[EXERCISE DIRECTIONS]: Scan the listing for the word "right", and copy out each line where it is found.

GIVEN RECORDS below:

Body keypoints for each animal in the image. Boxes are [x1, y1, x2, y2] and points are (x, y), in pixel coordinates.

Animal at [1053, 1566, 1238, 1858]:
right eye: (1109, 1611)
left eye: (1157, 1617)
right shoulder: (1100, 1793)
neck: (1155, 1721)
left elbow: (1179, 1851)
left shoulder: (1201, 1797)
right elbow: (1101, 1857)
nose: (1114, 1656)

End of GIVEN RECORDS.
GIVEN RECORDS below:

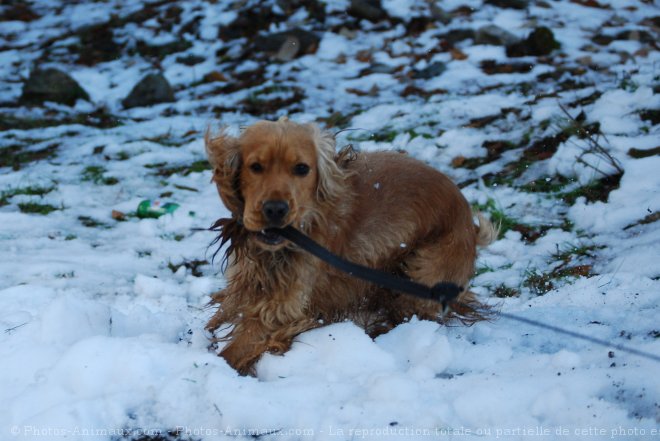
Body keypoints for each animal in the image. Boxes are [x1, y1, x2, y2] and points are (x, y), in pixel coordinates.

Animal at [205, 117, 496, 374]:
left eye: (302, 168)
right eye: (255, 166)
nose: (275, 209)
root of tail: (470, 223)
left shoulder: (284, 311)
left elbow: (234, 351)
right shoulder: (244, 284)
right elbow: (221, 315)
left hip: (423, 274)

End of GIVEN RECORDS.

[OUTPUT OF THE TASK]:
right eye: (1109, 1611)
right shoulder: (1100, 1793)
right elbow: (1101, 1857)
right eye: (255, 166)
right shoulder: (244, 284)
right elbow: (221, 315)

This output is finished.